The Gilets Jaunes Have Changed How France Thinks About Strikes

Last winter, yellow-vested protestors blockaded roads and roundabouts across France, building a social revolt outside of classic labor-movement structures. Today, the trade unions are back at the center of the fight against Emmanuel Macron’s pension reforms. Yet the spontaneity and militancy that drove the gilets jaunes are again at the heart of the struggle.

French Public Sector Workers Begin New Round Of Pension Strikes

Members of the CGT union march through the streets of Paris chanting against President Macron as thousands take to the streets in support of the national strike on a crucial day between the government and the unions over pension reforms on December 17, 2019 in Paris, France.Kiran Ridley / Getty


The time for roundabout occupations, the setting-up of shacks and wildcat demonstrations is over.
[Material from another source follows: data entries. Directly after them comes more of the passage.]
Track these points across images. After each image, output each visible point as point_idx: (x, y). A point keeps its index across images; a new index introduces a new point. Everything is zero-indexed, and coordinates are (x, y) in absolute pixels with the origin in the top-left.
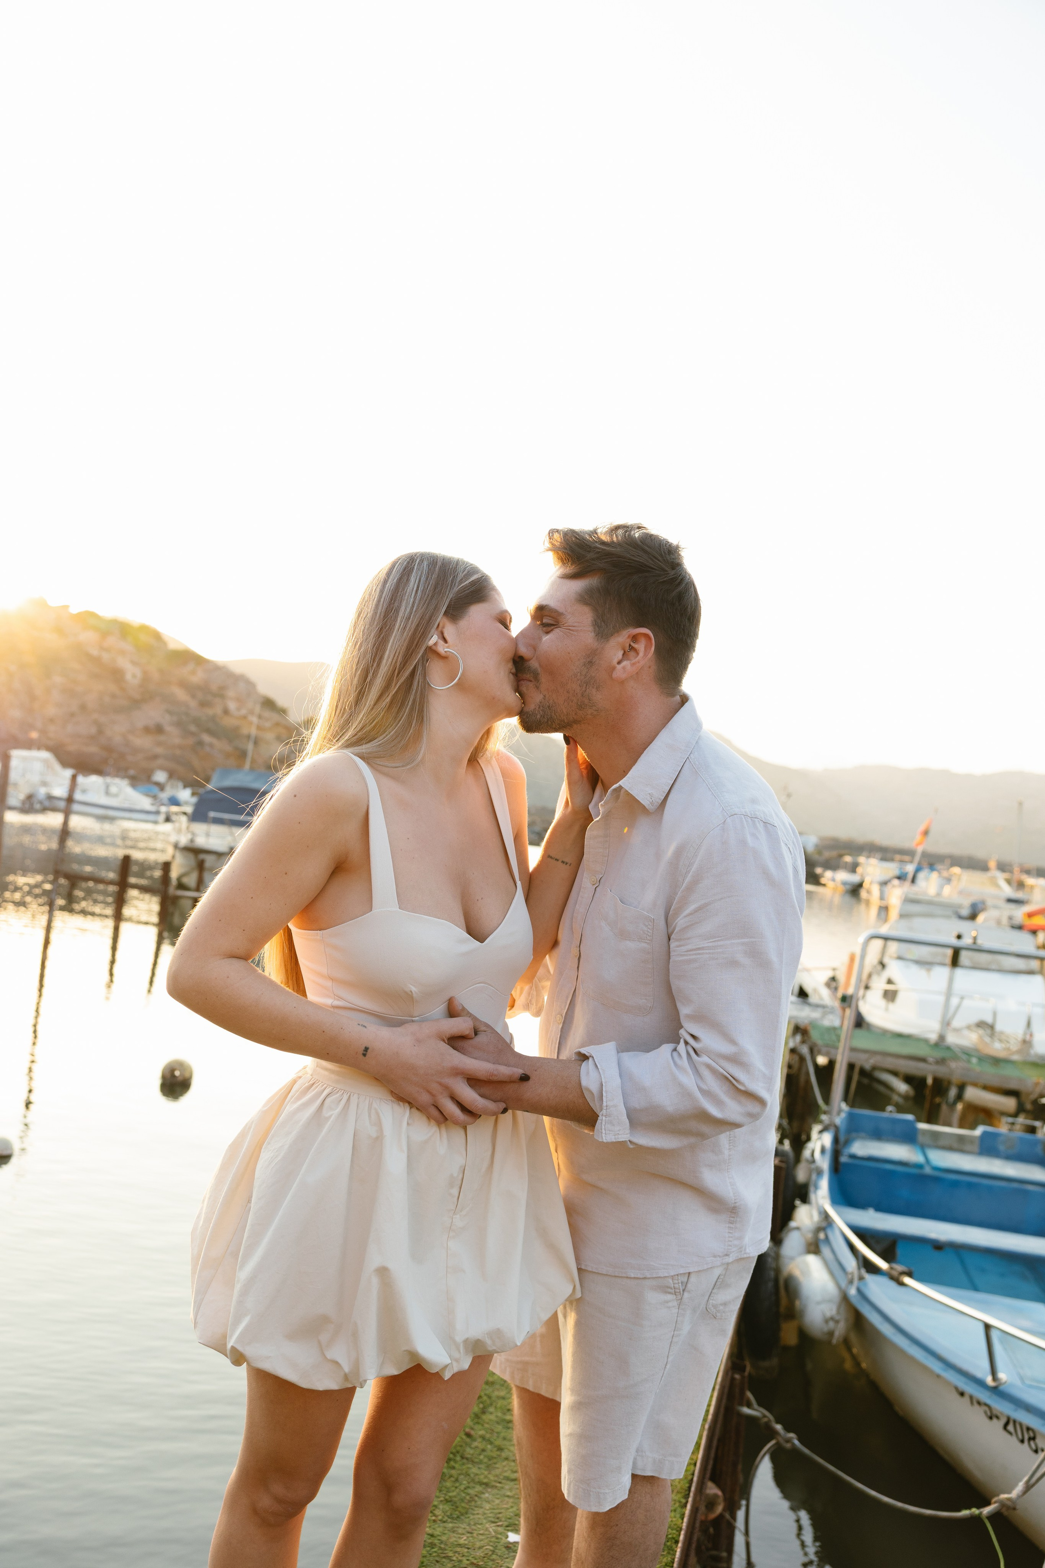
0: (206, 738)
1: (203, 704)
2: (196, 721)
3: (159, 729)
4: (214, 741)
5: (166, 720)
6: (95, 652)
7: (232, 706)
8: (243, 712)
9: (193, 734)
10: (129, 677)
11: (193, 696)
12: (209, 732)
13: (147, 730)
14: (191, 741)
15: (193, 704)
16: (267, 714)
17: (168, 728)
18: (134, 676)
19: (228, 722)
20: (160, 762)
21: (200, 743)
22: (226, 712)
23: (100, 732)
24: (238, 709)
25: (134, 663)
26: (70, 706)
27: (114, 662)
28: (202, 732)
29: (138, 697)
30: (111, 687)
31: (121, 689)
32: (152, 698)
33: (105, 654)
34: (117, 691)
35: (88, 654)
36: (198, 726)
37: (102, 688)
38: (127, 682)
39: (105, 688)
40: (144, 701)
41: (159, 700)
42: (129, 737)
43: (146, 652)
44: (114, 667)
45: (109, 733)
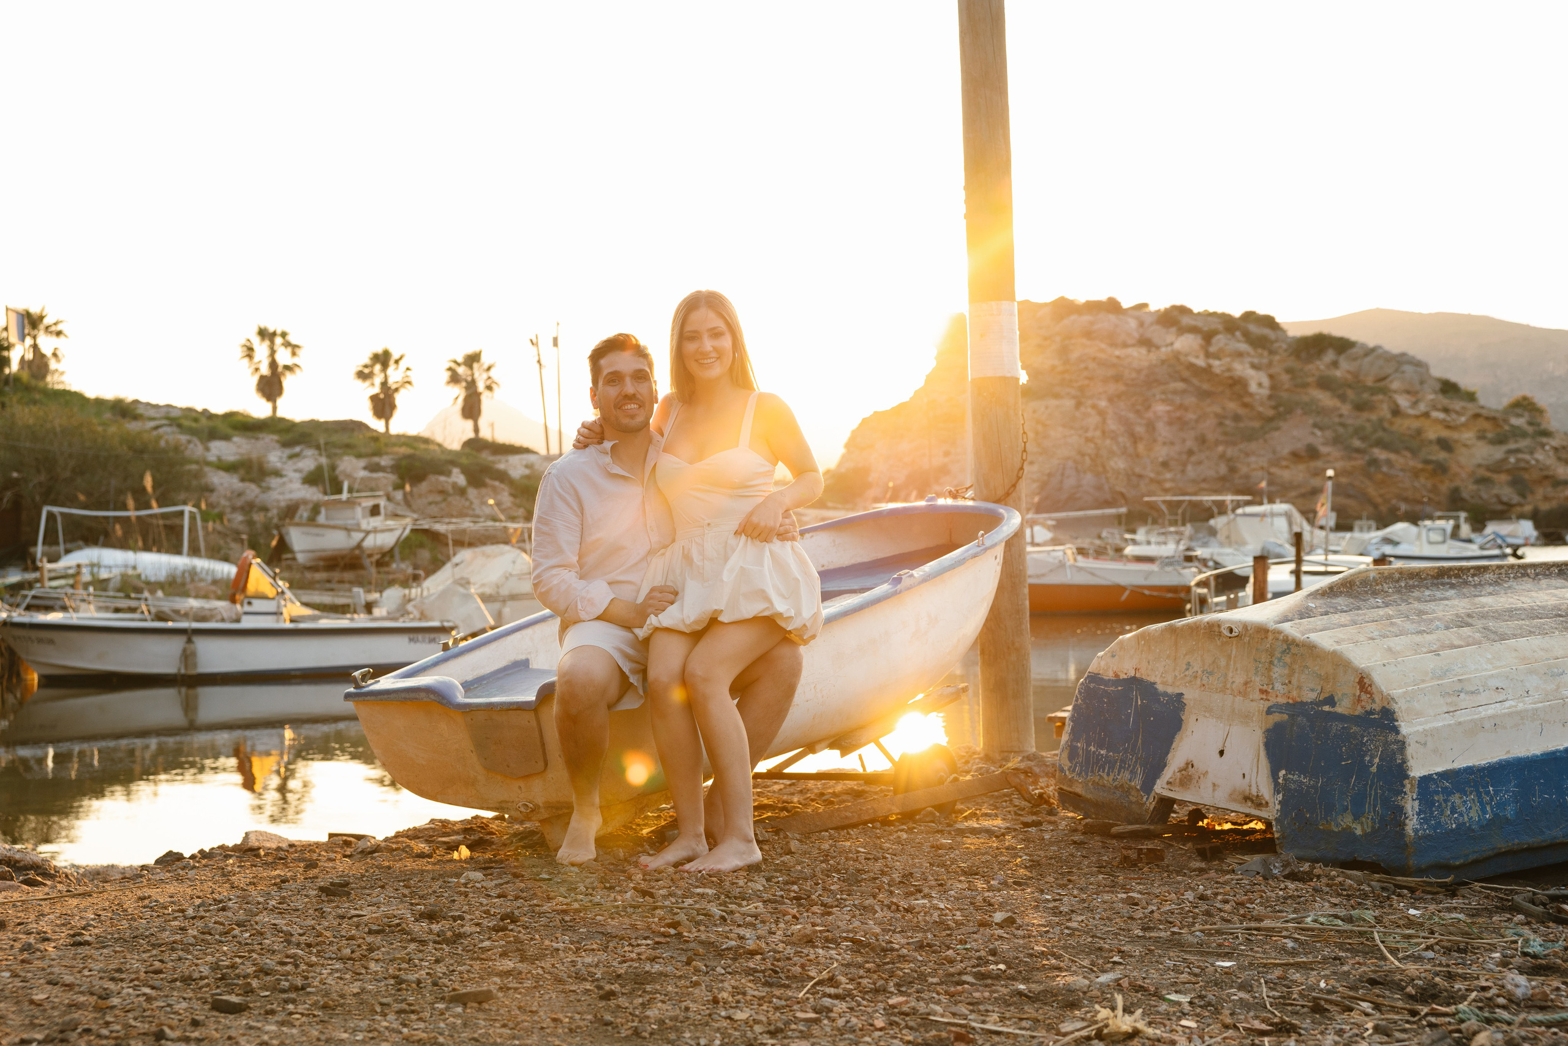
0: (1381, 454)
1: (1360, 407)
2: (1358, 432)
3: (1312, 453)
4: (1392, 456)
5: (1318, 439)
6: (1201, 362)
7: (1403, 402)
8: (1422, 407)
9: (1358, 451)
10: (1253, 387)
11: (1343, 398)
12: (1380, 444)
13: (1296, 456)
14: (1360, 462)
15: (1346, 409)
16: (1457, 405)
17: (1324, 450)
19: (1403, 425)
21: (1374, 462)
22: (1396, 412)
23: (1232, 470)
24: (1415, 404)
25: (1254, 366)
26: (1184, 441)
27: (1229, 370)
28: (1371, 446)
29: (1271, 413)
30: (1232, 406)
31: (1246, 405)
32: (1290, 411)
33: (1216, 363)
34: (1241, 411)
35: (1191, 366)
36: (1363, 439)
37: (1218, 410)
38: (1251, 395)
39: (1224, 408)
40: (1280, 416)
41: (1299, 411)
42: (1273, 470)
43: (1264, 348)
44: (1231, 378)
45: (1244, 470)
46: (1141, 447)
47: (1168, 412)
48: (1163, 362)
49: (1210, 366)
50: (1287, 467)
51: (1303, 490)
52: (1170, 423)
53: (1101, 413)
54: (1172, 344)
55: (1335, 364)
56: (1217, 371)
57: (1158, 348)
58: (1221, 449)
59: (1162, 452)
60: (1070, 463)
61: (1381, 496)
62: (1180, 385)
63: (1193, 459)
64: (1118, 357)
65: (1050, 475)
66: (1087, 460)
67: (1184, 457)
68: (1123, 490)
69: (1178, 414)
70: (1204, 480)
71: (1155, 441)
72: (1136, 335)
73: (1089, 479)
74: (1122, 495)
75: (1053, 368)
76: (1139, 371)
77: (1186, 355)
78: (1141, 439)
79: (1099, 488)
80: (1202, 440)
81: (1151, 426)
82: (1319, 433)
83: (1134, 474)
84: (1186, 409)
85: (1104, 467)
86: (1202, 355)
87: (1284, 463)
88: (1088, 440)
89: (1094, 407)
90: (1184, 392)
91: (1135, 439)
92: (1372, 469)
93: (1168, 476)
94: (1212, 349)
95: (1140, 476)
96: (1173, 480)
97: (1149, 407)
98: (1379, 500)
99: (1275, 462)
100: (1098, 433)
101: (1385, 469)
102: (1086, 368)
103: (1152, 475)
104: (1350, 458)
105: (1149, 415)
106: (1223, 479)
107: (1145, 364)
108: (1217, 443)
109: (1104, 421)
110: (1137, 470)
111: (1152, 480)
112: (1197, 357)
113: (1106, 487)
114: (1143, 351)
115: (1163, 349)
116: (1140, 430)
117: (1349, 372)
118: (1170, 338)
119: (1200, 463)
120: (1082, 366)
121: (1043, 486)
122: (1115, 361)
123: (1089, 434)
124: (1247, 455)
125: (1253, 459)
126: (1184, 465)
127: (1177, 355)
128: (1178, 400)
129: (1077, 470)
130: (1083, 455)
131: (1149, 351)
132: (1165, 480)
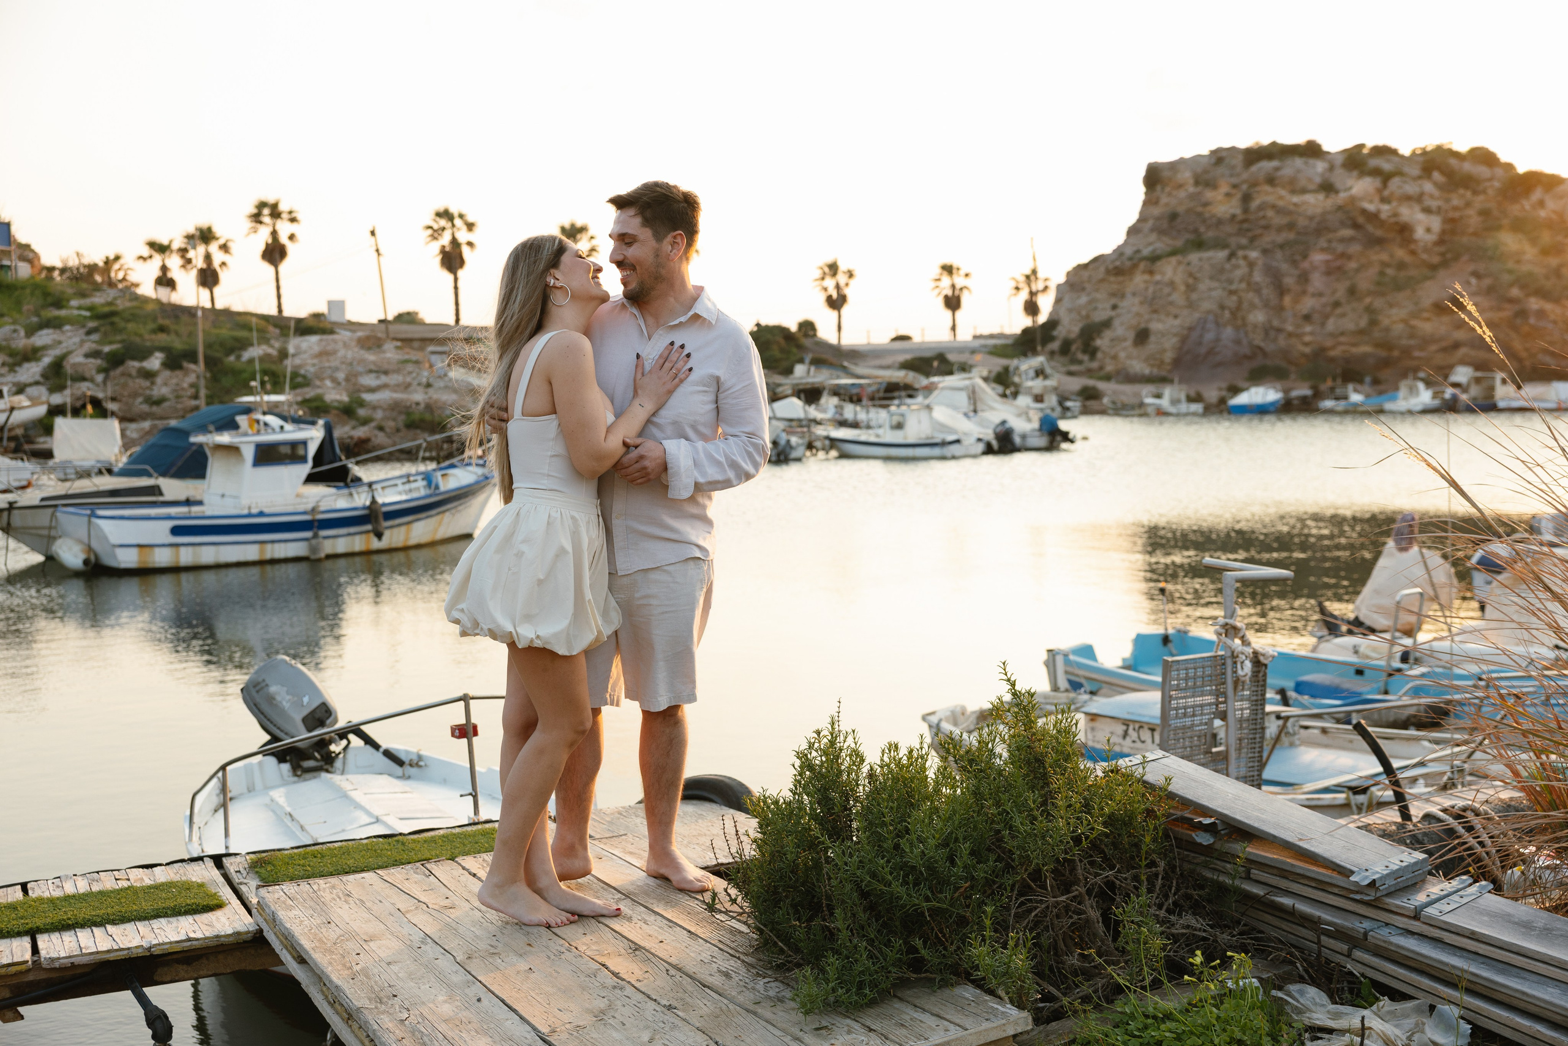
0: (1534, 304)
4: (1548, 306)
6: (1371, 207)
9: (1511, 301)
10: (1420, 233)
18: (1428, 230)
20: (1463, 351)
21: (1523, 314)
23: (1373, 323)
25: (1426, 210)
26: (1334, 292)
27: (1396, 215)
28: (1528, 295)
29: (1436, 260)
30: (1400, 253)
31: (1413, 253)
32: (1457, 258)
33: (1385, 208)
34: (1408, 259)
35: (1364, 212)
36: (1523, 287)
37: (1384, 257)
38: (1415, 241)
39: (1392, 256)
40: (1445, 264)
41: (1465, 258)
42: (1414, 322)
43: (1467, 187)
44: (1397, 223)
45: (1385, 322)
46: (1287, 300)
47: (1327, 262)
48: (1340, 208)
49: (1379, 211)
50: (1428, 319)
51: (1444, 344)
52: (1328, 273)
53: (1251, 265)
54: (1350, 188)
55: (1541, 204)
56: (1383, 216)
57: (1337, 192)
58: (1368, 300)
59: (1308, 304)
60: (1211, 317)
61: (1527, 350)
62: (1347, 232)
63: (1339, 311)
64: (1295, 205)
65: (1191, 329)
66: (1227, 314)
67: (1328, 309)
68: (1262, 344)
69: (1338, 263)
70: (1342, 334)
71: (1304, 292)
72: (1318, 180)
73: (1228, 332)
74: (1260, 348)
75: (1234, 216)
76: (1311, 218)
77: (1361, 199)
78: (1289, 291)
79: (1238, 342)
80: (1352, 291)
81: (1304, 278)
82: (1473, 281)
83: (1272, 328)
84: (1349, 257)
85: (1243, 319)
86: (1377, 199)
87: (1425, 315)
88: (1232, 293)
89: (1245, 258)
90: (1351, 239)
91: (1281, 291)
92: (1518, 321)
93: (1308, 329)
94: (1386, 193)
95: (1279, 330)
96: (1311, 333)
97: (1305, 257)
98: (1524, 354)
99: (1415, 315)
100: (1243, 285)
101: (1532, 321)
102: (1264, 217)
103: (1290, 328)
104: (1500, 309)
105: (1305, 265)
106: (1361, 332)
107: (1319, 211)
108: (1370, 293)
109: (1250, 274)
110: (1276, 323)
111: (1290, 335)
112: (1371, 202)
113: (1245, 342)
114: (1321, 196)
115: (1343, 195)
116: (1289, 281)
117: (1554, 212)
118: (1350, 182)
119: (1343, 315)
120: (1261, 214)
121: (1184, 340)
122: (1292, 208)
123: (1233, 287)
124: (1391, 306)
125: (1394, 311)
126: (1327, 317)
127: (1353, 200)
128: (1340, 248)
129: (1217, 324)
130: (1222, 307)
131: (1327, 197)
132: (1304, 334)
With the mobilizations against the pensions reform, December has seen the return of more traditional forms of social movement, including the great marches from Place de la République to Place de la Nation in Paris.

Jean-Michel Denis, an expert on trade union mobilizations, emphasizes that “Here we find a mobilization taking up a classic workplace framework, in response to what is itself a classic type of reform.” For the sociologist, “At the formal level, we have national days of action, a more or less common front of the trade unions, large demonstrations and a series of [government] negotiations with trade union representatives.”

Yet the gilets jaunes mobilization — a movement which was, at first, notably marked by its distrust toward the trade unions — has radically changed the picture. The unions, for their part, are well-aware that huge expectations have been raised in terms of achieving social justice — and that it would be dangerous indeed to disappoint them.